Ford is set to return to Formula 1 in 2026 as a technical partner to the hugely successful team Red Bull Racing, an outfit Ford previously owned when the team raced as Jaguar.

Audi is also set to join F1 in 2026 as both a team and power unit supplier, and Ford Performance chief Mark Rushbrook in an interview with Associated Press on the eve of last weekend's Monaco Grand Prix said he'd like to see more competition from fellow automakers, namely General Motors.

“We go racing to compete against other manufacturers, and there’s already a lot of manufacturers in Formula 1, but we’d certainly love to welcome General Motors into the sport,” he said.

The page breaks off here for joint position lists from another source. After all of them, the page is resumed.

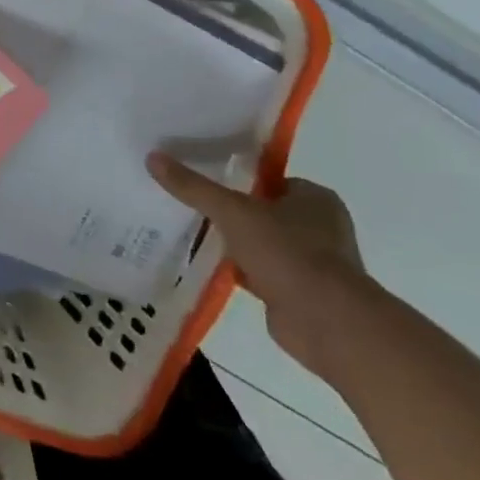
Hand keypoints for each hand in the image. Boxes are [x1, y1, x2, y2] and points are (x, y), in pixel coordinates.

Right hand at [148, 154, 368, 373]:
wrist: (326, 322)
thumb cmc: (288, 253)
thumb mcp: (233, 212)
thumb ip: (194, 187)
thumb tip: (153, 157)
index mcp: (315, 198)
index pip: (268, 179)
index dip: (236, 180)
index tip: (202, 182)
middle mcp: (319, 226)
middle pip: (261, 211)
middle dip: (229, 213)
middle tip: (189, 207)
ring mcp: (311, 262)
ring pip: (259, 243)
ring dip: (232, 244)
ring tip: (190, 234)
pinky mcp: (298, 291)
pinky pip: (259, 271)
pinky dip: (237, 270)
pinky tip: (207, 267)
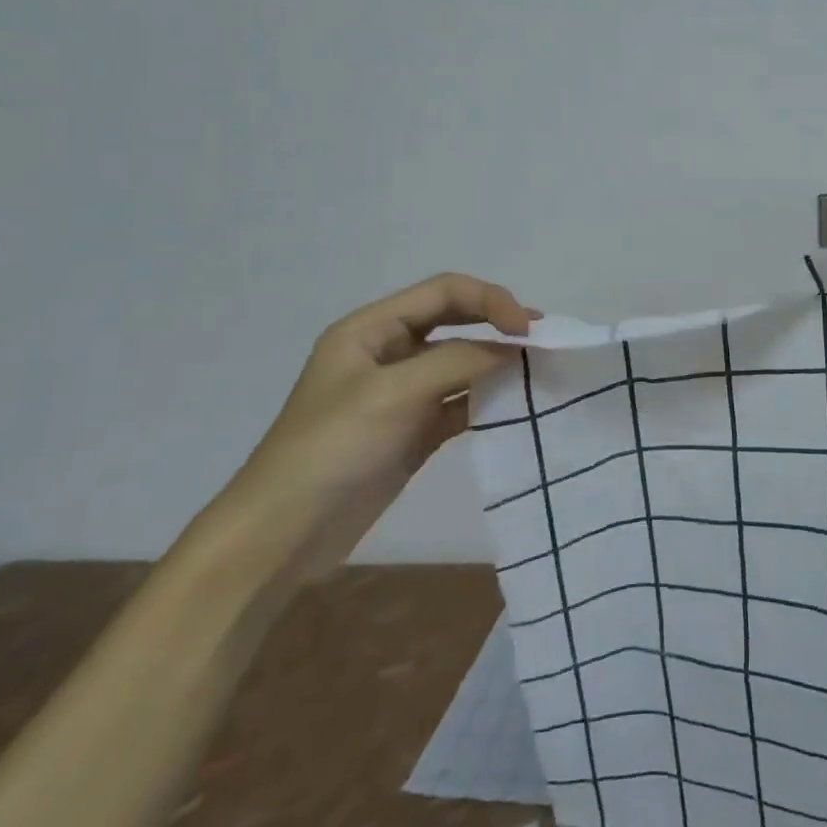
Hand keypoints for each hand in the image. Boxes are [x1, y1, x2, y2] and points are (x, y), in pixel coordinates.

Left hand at [211, 272, 536, 580]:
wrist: (283, 534)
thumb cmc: (331, 448)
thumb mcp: (393, 393)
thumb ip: (459, 362)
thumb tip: (516, 349)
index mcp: (371, 329)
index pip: (444, 292)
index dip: (490, 300)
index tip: (527, 329)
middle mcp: (388, 352)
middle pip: (455, 321)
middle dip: (498, 323)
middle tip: (543, 338)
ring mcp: (402, 393)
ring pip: (462, 362)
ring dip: (498, 362)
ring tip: (539, 369)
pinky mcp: (414, 429)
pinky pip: (460, 401)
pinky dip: (488, 399)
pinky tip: (515, 405)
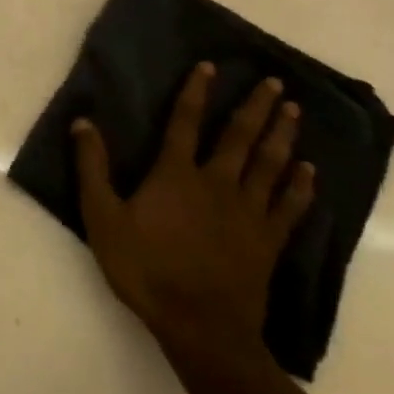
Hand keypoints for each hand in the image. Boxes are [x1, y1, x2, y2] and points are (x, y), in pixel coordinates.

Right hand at [73, 63, 314, 360]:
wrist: (199, 327)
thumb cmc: (145, 269)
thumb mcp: (103, 218)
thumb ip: (92, 168)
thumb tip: (83, 122)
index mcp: (176, 174)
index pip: (185, 122)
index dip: (196, 92)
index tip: (210, 66)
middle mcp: (216, 183)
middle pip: (239, 137)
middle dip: (256, 107)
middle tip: (276, 83)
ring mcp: (247, 212)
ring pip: (269, 164)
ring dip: (282, 136)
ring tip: (295, 112)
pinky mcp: (267, 241)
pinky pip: (289, 207)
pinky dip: (300, 187)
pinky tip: (309, 171)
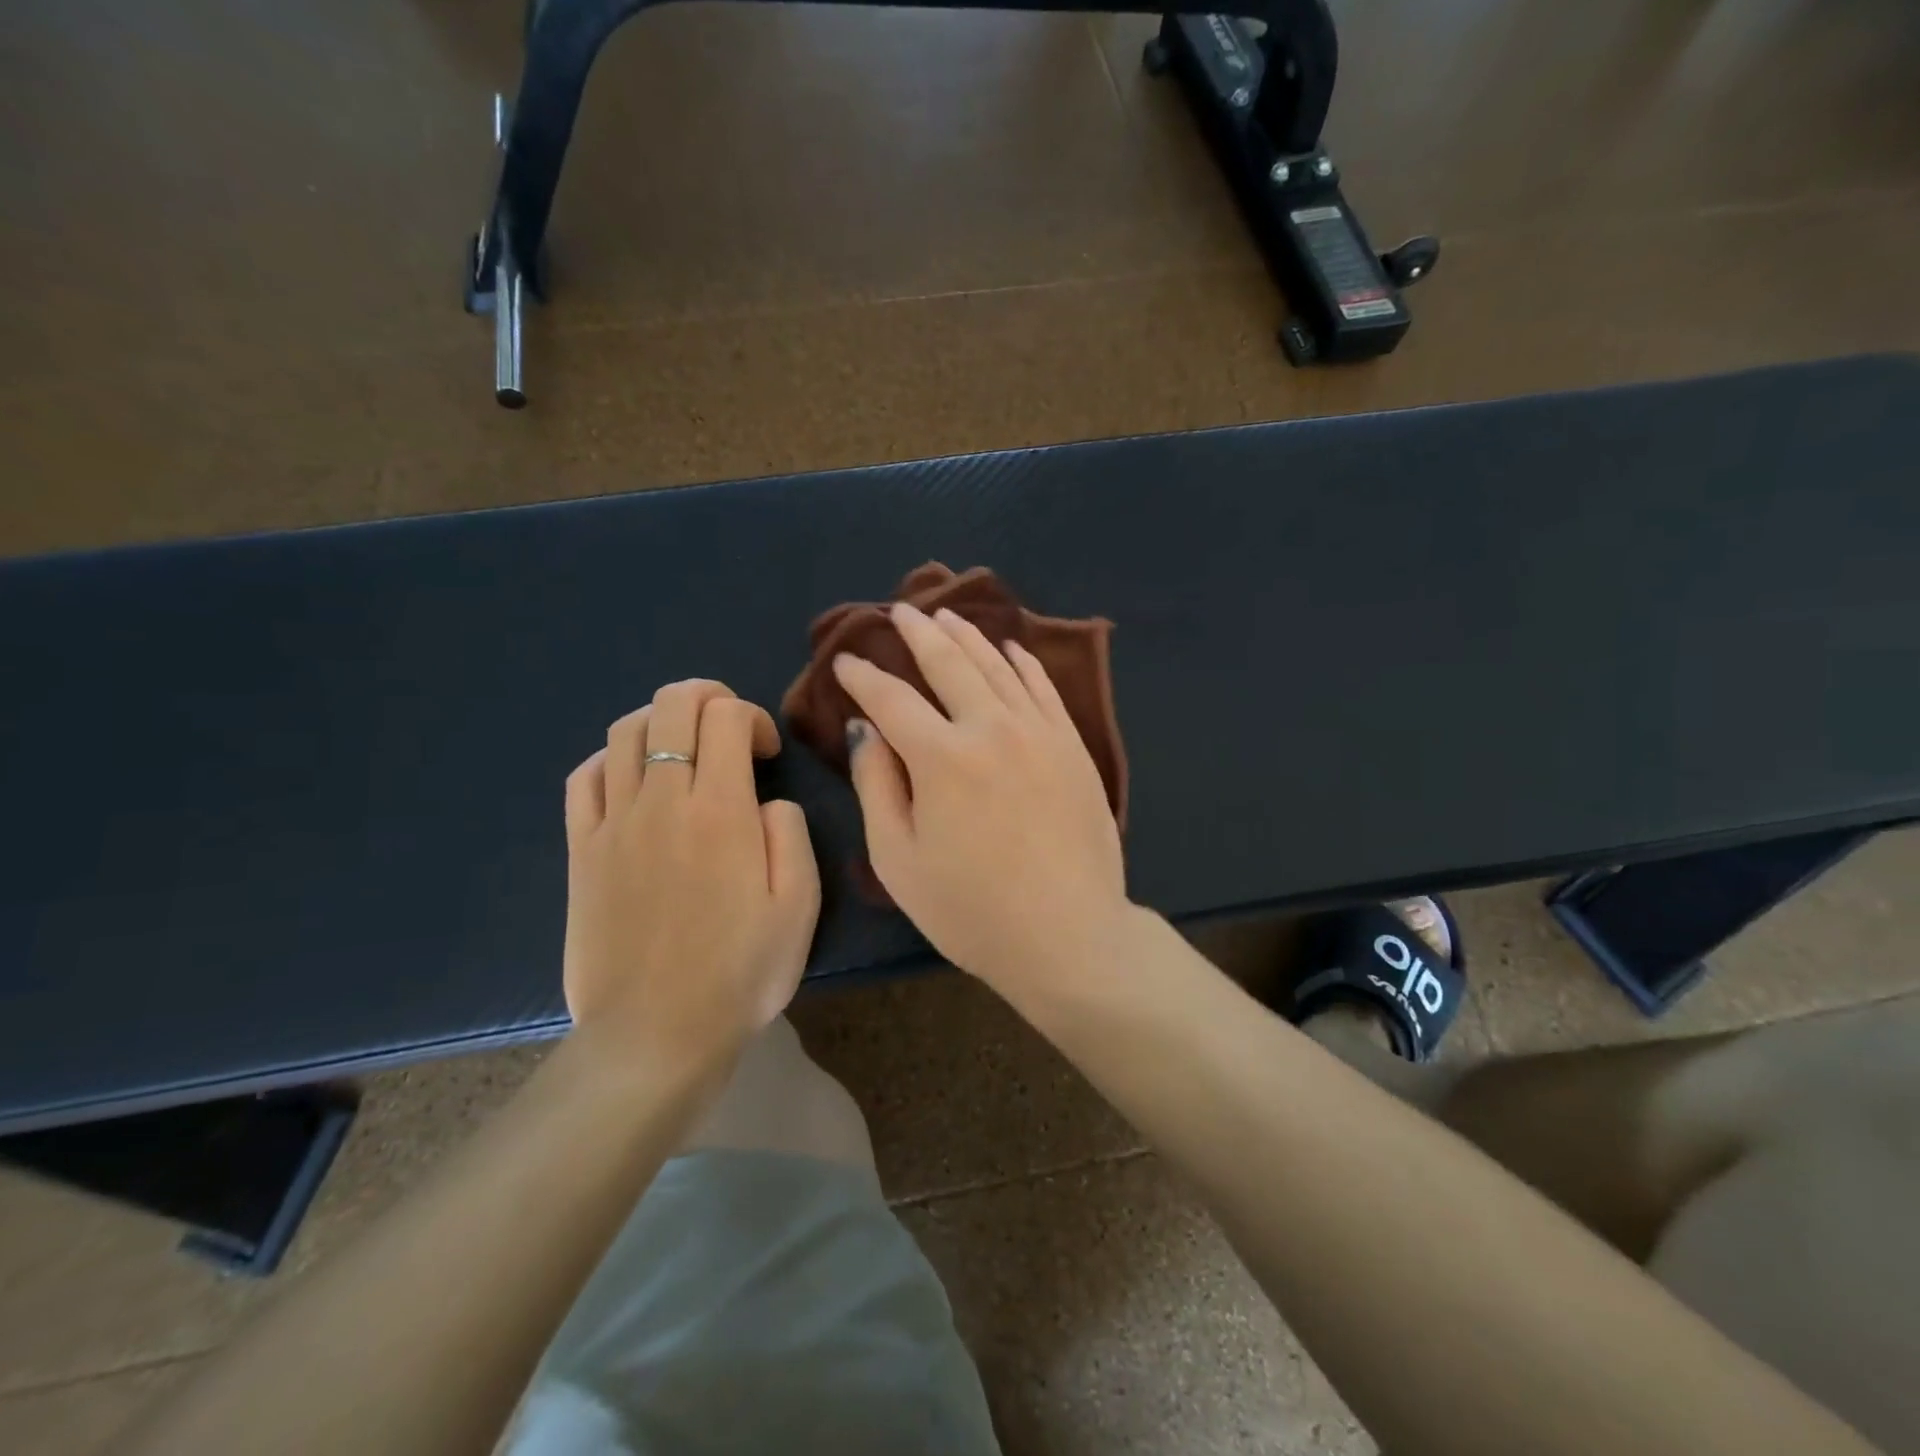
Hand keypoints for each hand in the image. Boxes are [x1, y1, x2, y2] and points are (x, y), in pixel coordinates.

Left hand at [562, 680, 820, 1082]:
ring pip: (626, 731)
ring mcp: (613, 823)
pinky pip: (585, 776)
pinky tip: (635, 778)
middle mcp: (662, 801)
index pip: (726, 717)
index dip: (753, 716)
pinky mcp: (581, 850)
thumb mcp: (799, 906)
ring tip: (685, 747)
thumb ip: (790, 835)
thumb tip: (766, 803)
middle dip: (707, 696)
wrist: (656, 1035)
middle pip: (671, 706)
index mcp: (721, 811)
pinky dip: (613, 758)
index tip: (767, 753)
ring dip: (661, 719)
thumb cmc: (740, 973)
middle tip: (729, 726)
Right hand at [832, 603, 1128, 994]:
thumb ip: (877, 786)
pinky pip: (1044, 689)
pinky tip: (1012, 649)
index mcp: (941, 758)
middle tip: (899, 613)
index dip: (863, 676)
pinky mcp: (1073, 746)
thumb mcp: (899, 860)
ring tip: (947, 616)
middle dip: (918, 634)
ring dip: (969, 636)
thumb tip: (865, 730)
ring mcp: (1040, 732)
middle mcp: (991, 728)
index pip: (892, 699)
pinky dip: (1024, 663)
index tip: (847, 661)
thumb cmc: (972, 910)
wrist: (1069, 935)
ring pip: (998, 666)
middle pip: (949, 663)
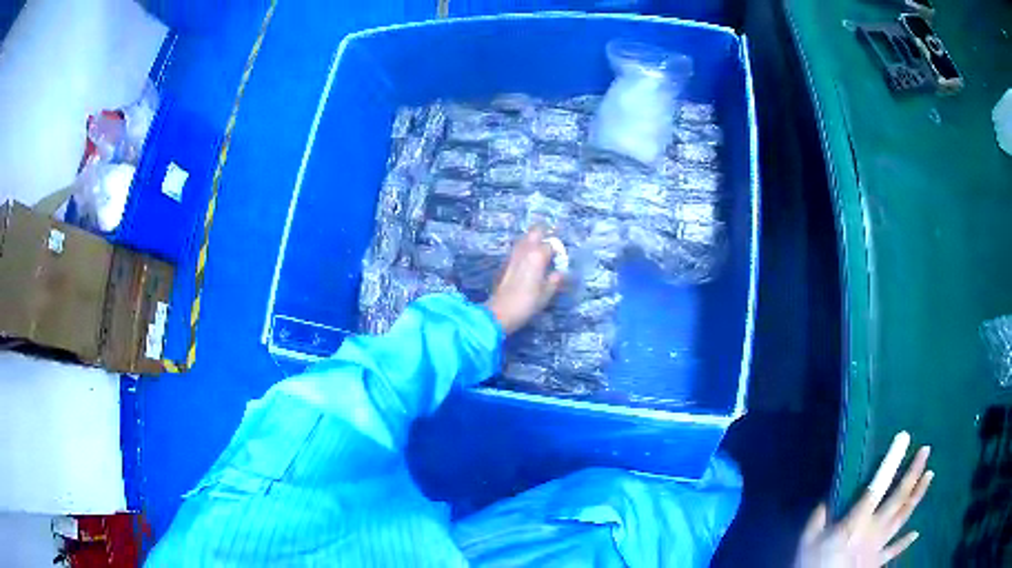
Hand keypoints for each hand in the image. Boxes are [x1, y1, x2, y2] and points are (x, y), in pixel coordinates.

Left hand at [485, 227, 563, 333]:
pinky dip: (526, 248)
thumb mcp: (546, 294)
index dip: (558, 251)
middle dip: (545, 234)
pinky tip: (530, 261)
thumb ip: (554, 280)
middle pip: (535, 231)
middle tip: (552, 244)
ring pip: (525, 238)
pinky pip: (518, 248)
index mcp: (537, 256)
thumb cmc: (527, 303)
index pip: (551, 245)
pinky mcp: (506, 262)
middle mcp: (525, 250)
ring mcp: (513, 255)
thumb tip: (559, 273)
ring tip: (542, 252)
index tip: (561, 259)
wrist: (500, 311)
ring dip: (534, 240)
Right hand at [794, 432, 933, 566]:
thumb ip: (818, 519)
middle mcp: (874, 530)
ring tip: (930, 475)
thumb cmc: (813, 565)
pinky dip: (905, 541)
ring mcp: (879, 547)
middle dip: (913, 473)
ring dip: (917, 496)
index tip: (904, 437)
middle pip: (898, 498)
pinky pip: (894, 551)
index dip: (892, 461)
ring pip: (903, 518)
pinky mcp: (877, 563)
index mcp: (856, 522)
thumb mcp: (807, 542)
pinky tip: (916, 532)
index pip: (877, 486)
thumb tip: (827, 499)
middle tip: (926, 450)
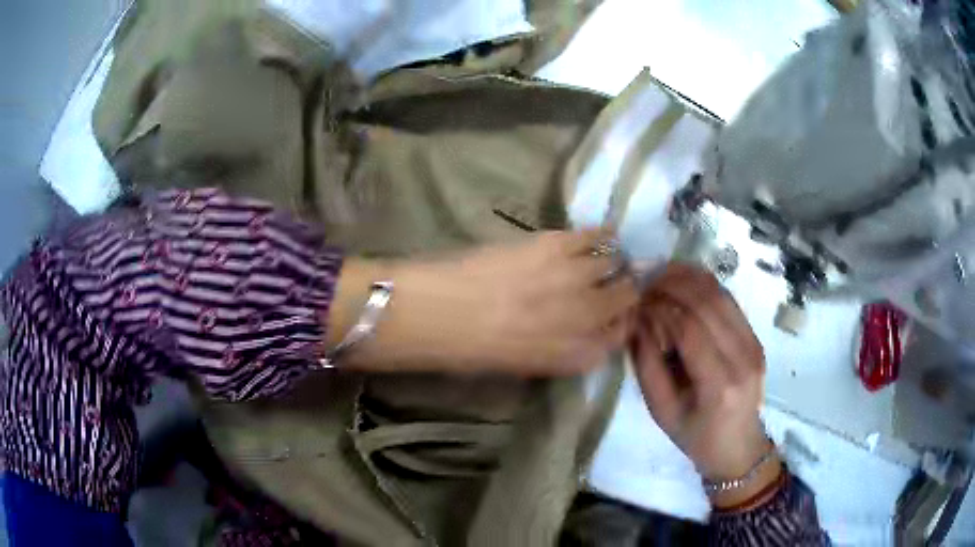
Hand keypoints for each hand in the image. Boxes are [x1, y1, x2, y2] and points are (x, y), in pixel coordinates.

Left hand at [333, 229, 638, 376]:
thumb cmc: (471, 351)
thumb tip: (575, 328)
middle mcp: (588, 318)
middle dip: (624, 289)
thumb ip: (559, 349)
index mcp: (578, 356)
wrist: (438, 314)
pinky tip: (602, 232)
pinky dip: (602, 234)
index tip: (613, 312)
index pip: (619, 336)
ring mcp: (577, 278)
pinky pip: (595, 235)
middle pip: (626, 296)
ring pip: (614, 262)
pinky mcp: (557, 245)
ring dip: (612, 260)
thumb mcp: (523, 364)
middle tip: (613, 280)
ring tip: (604, 255)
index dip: (619, 321)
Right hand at [631, 264, 779, 506]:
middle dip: (672, 284)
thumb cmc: (695, 435)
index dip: (660, 307)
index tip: (636, 299)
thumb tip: (637, 318)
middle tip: (644, 280)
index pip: (689, 329)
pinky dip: (705, 285)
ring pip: (721, 295)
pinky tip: (684, 280)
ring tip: (660, 273)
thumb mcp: (661, 410)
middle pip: (708, 304)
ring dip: (689, 277)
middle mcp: (743, 358)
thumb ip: (647, 363)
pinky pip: (729, 301)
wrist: (738, 446)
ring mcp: (754, 345)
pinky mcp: (756, 337)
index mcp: (719, 385)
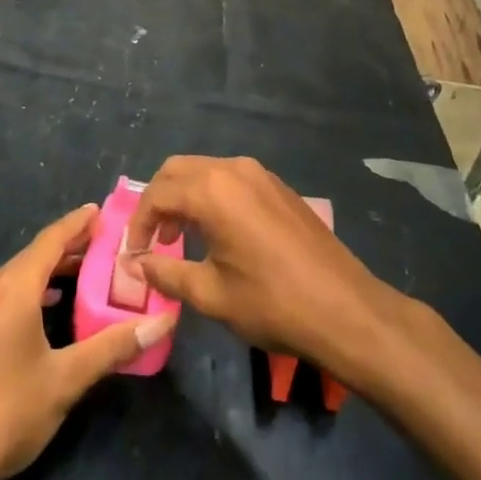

GM last year announced plans to partner with Andretti, which wants to enter the sport and has already been approved by the FIA, the governing body that sanctions F1. GM at the time said it wants to compete with Andretti using the Cadillac brand, and initially with a power unit from a supplier but eventually with its own power unit.

Red Bull and Ford logos

Red Bull and Ford logos

However, the GM-Andretti bid was knocked back in January by Formula 1 Management, the commercial rights holder of the sport. The parties are continuing negotiations, and an entry may still be possible in 2028, which is the earliest that a GM power unit would be allowed. The GM-Andretti bid originally sought an entry as soon as 2025, using a Renault power unit.

According to Rushbrook, another possibility could be GM entering purely as a power unit supplier to one or more of the existing 10 teams. Similarly, Audi is entering by overtaking the struggling Swiss team Sauber. For the original GM-Andretti bid, the plan was to establish an 11th team, based in the U.S. but with support from a U.K. division.

When Ford announced its return to F1 in 2023 with Red Bull, there was no indication that the team's star aerodynamicist, Adrian Newey, would quit after the current season. Now Ford may be competing against Newey as he hasn't ruled out joining another team.

Newey's car design from 2023 remains the most dominant in the sport's history, with 21 wins in 22 races. In addition to current Red Bull driver Max Verstappen's titles, Newey also designed the string of cars that delivered Sebastian Vettel's four titles last decade, as well as some title-winning cars at McLaren and Williams before that.